For more than three decades, it has done a very good job of keeping the nation's waters clean. While it may seem undignified to liken the Clean Water Act to a washing machine, it is useful to help us remember that the law does something that needs to be done - protecting our essential waters and wetlands.

One of the problems with the law always has been defining "where the waters end." The law charges the Army Corps of Engineers with responsibility for issuing permits for discharges of dredge and fill material (dirt from construction) into the nation's waters.

In 1977, the corps' regulations defined those waters to include wetlands and intermittent streams. Engineers generally understand that water flows downhill. They understand that if you want to protect the quality of the nation's waters, you have to protect the quality of the wet places from which they rise. These basic points seem to escape judges with surprising frequency.

In 1989, John Rapanos wanted to develop land he owned in Michigan. Mr. Rapanos' land met the long-established corps' definition of "wetland." The corps informed Mr. Rapanos that he would have to get a permit under the Clean Water Act to destroy his wetlands.

Initially, Mr. Rapanos and the corps fought about a legitimate legal issue: whether, under the corps' regulations and the Supreme Court's previous decisions, there was a sufficient "hydrological connection" between the wetlands owned by Mr. Rapanos and a navigable body of water. This was the leak in the washing machine: a modest problem that required attention.

The U.S. District Court in Michigan ruled for the corps, holding that Mr. Rapanos had broken the law by failing to get a permit to fill his lands. The 6th Circuit Court of Appeals agreed. The Supreme Court decided to review the case.

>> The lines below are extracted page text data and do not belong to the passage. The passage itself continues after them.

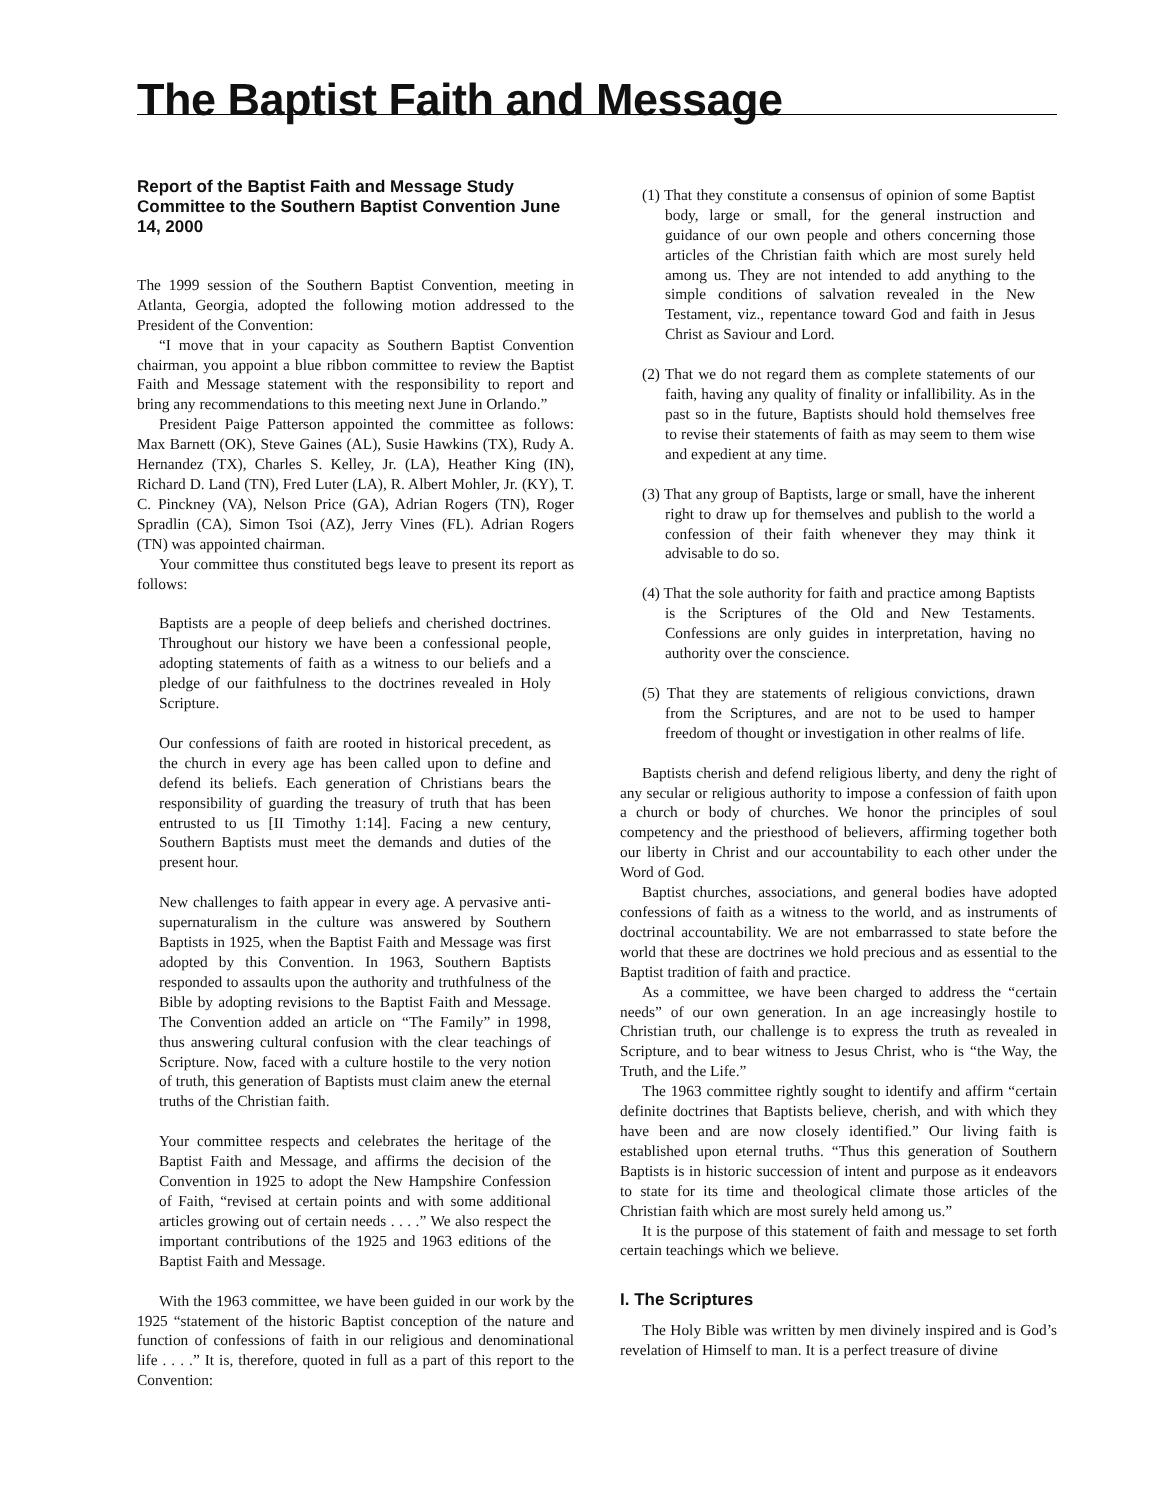The Baptist Faith and Message
Report of the Baptist Faith and Message Study Committee to the Southern Baptist Convention June 14, 2000
The 1999 session of the Southern Baptist Convention, meeting in Atlanta, Georgia, adopted the following motion addressed to the President of the Convention:
“I move that in your capacity as Southern Baptist Convention chairman, you appoint a blue ribbon committee to review the Baptist Faith and Message statement with the responsibility to report and bring any recommendations to this meeting next June in Orlando.”
President Paige Patterson appointed the committee as follows: Max Barnett (OK), Steve Gaines (AL), Susie Hawkins (TX), Rudy A. Hernandez (TX), Charles S. Kelley, Jr. (LA), Heather King (IN), Richard D. Land (TN), Fred Luter (LA), R. Albert Mohler, Jr. (KY), T. C. Pinckney (VA), Nelson Price (GA), Adrian Rogers (TN), Roger Spradlin (CA), Simon Tsoi (AZ), Jerry Vines (FL). Adrian Rogers (TN) was appointed chairman.
Your committee thus constituted begs leave to present its report as follows:
Baptists are a people of deep beliefs and cherished doctrines. Throughout our history we have been a confessional people, adopting statements of faith as a witness to our beliefs and a pledge of our faithfulness to the doctrines revealed in Holy Scripture.
Our confessions of faith are rooted in historical precedent, as the church in every age has been called upon to define and defend its beliefs. Each generation of Christians bears the responsibility of guarding the treasury of truth that has been entrusted to us [II Timothy 1:14]. Facing a new century, Southern Baptists must meet the demands and duties of the present hour.
New challenges to faith appear in every age. A pervasive anti-supernaturalism in the culture was answered by Southern Baptists in 1925, when the Baptist Faith and Message was first adopted by this Convention. In 1963, Southern Baptists responded to assaults upon the authority and truthfulness of the Bible by adopting revisions to the Baptist Faith and Message. The Convention added an article on “The Family” in 1998, thus answering cultural confusion with the clear teachings of Scripture. Now, faced with a culture hostile to the very notion of truth, this generation of Baptists must claim anew the eternal truths of the Christian faith.
Your committee respects and celebrates the heritage of the Baptist Faith and Message, and affirms the decision of the Convention in 1925 to adopt the New Hampshire Confession of Faith, “revised at certain points and with some additional articles growing out of certain needs . . . .” We also respect the important contributions of the 1925 and 1963 editions of the Baptist Faith and Message.
With the 1963 committee, we have been guided in our work by the 1925 “statement of the historic Baptist conception of the nature and function of confessions of faith in our religious and denominational life . . . .” It is, therefore, quoted in full as a part of this report to the Convention:
(1) That they constitute a consensus of opinion of some Baptist body, large or small, for the general instruction and guidance of our own people and others concerning those articles of the Christian faith which are most surely held among us. They are not intended to add anything to the simple conditions of salvation revealed in the New Testament, viz., repentance toward God and faith in Jesus Christ as Saviour and Lord.
(2) That we do not regard them as complete statements of our faith, having any quality of finality or infallibility. As in the past so in the future, Baptists should hold themselves free to revise their statements of faith as may seem to them wise and expedient at any time.
(3) That any group of Baptists, large or small, have the inherent right to draw up for themselves and publish to the world a confession of their faith whenever they may think it advisable to do so.
(4) That the sole authority for faith and practice among Baptists is the Scriptures of the Old and New Testaments. Confessions are only guides in interpretation, having no authority over the conscience.
(5) That they are statements of religious convictions, drawn from the Scriptures, and are not to be used to hamper freedom of thought or investigation in other realms of life.
Baptists cherish and defend religious liberty, and deny the right of any secular or religious authority to impose a confession of faith upon a church or body of churches. We honor the principles of soul competency and the priesthood of believers, affirming together both our liberty in Christ and our accountability to each other under the Word of God.
Baptist churches, associations, and general bodies have adopted confessions of faith as a witness to the world, and as instruments of doctrinal accountability. We are not embarrassed to state before the world that these are doctrines we hold precious and as essential to the Baptist tradition of faith and practice.
As a committee, we have been charged to address the “certain needs” of our own generation. In an age increasingly hostile to Christian truth, our challenge is to express the truth as revealed in Scripture, and to bear witness to Jesus Christ, who is “the Way, the Truth, and the Life.”
The 1963 committee rightly sought to identify and affirm “certain definite doctrines that Baptists believe, cherish, and with which they have been and are now closely identified.” Our living faith is established upon eternal truths. “Thus this generation of Southern Baptists is in historic succession of intent and purpose as it endeavors to state for its time and theological climate those articles of the Christian faith which are most surely held among us.”
It is the purpose of this statement of faith and message to set forth certain teachings which we believe.
I. The Scriptures
The Holy Bible was written by men divinely inspired and is God’s revelation of Himself to man. It is a perfect treasure of divine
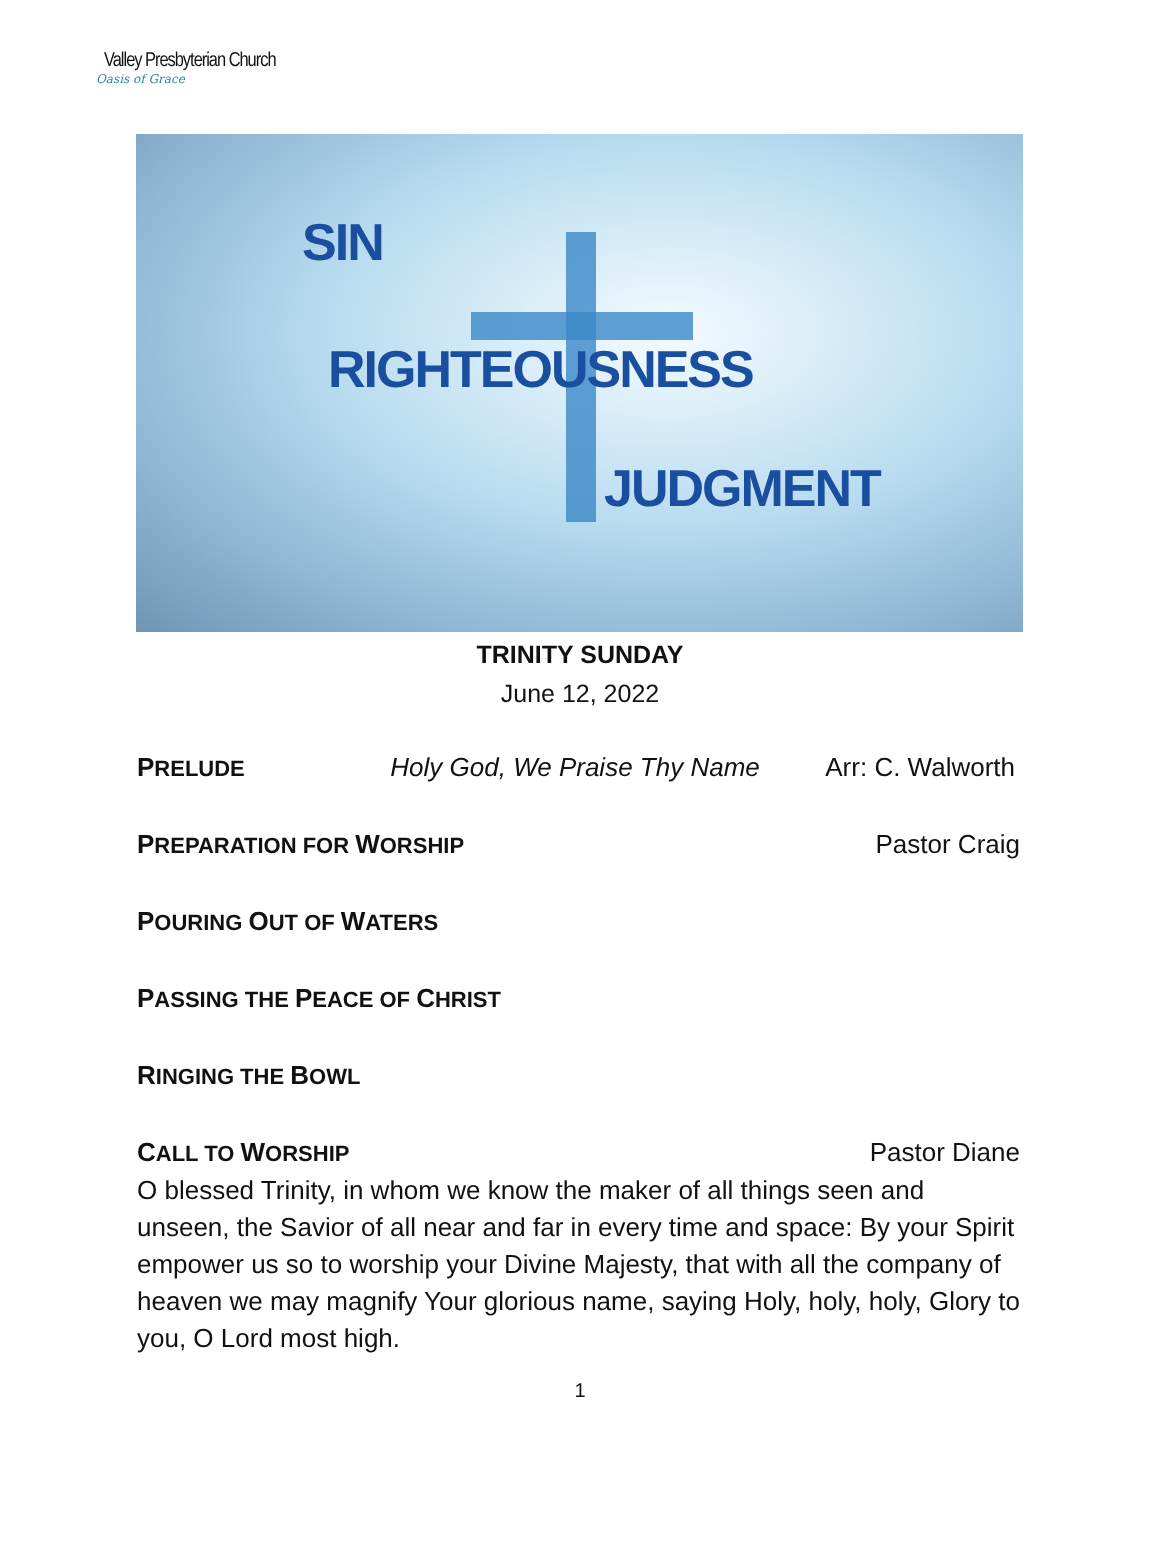Valley Presbyterian Church
Oasis of Grace
SIN
RIGHTEOUSNESS
JUDGMENT
TRINITY SUNDAY
June 12, 2022
PRELUDE Holy God, We Praise Thy Name Arr: C. Walworth
PREPARATION FOR WORSHIP Pastor Craig
POURING OUT OF WATERS
PASSING THE PEACE OF CHRIST
RINGING THE BOWL
CALL TO WORSHIP Pastor Diane
O blessed Trinity, in whom we know the maker of all things seen and unseen, the Savior of all near and far in every time and space: By your Spirit empower us so to worship your Divine Majesty, that with all the company of heaven we may magnify Your glorious name, saying Holy, holy, holy, Glory to you, O Lord most high.
1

The silly part: The Supreme Court dealt with this relatively modest issue of regulatory jurisdiction Tuesday by issuing five opinions totaling 104 pages. It seemed more like open-mike night at the judges' cafM-i than a Supreme Court ruling.

The "plurality" opinion - signed by Justices John G. Roberts Jr., Antonin Scalia, Clarence Thomas and Samuel A. Alito Jr. - demonstrated very little interest in Mr. Rapanos' problem. The justices complained about the Clean Water Act, the corps' regulations interpreting it and the corps itself.

In dissent, four justices - John Paul Stevens, David H. Souter, Ruth Bader Ginsburg and Stephen G. Breyer - tried to plug the leak by affirming the lower courts and providing a reasoned basis for extending jurisdiction to Mr. Rapanos' land.

Justice Anthony M. Kennedy dithered in a lengthy concurrence that sided with the plurality and agreed with the dissent on most points. Chief Justice Roberts wrote a separate brief opinion that the corps was somehow responsible for the court's incomprehensible offering. Justice Breyer added another brief opinion urging the corps to write new regulations to resolve the mess.

The tragedy: In issuing its opinions, the Supreme Court ignored its obligation to interpret the law to provide intelligible rules that the corps and the rest of us can live by.

Mr. Rapanos will suffer. His case has been remanded to lower courts (that have already ruled against him) for reconsideration under new incomprehensible standards.

The corps will suffer. It will be swamped by litigation based on creative readings of the court's five opinions. The new regulations Justice Breyer demands will be almost impossible to write.

The nation will suffer because waters and wetlands will go unprotected as courts, agencies and the rest of us try to sort out the mess the Supreme Court has made.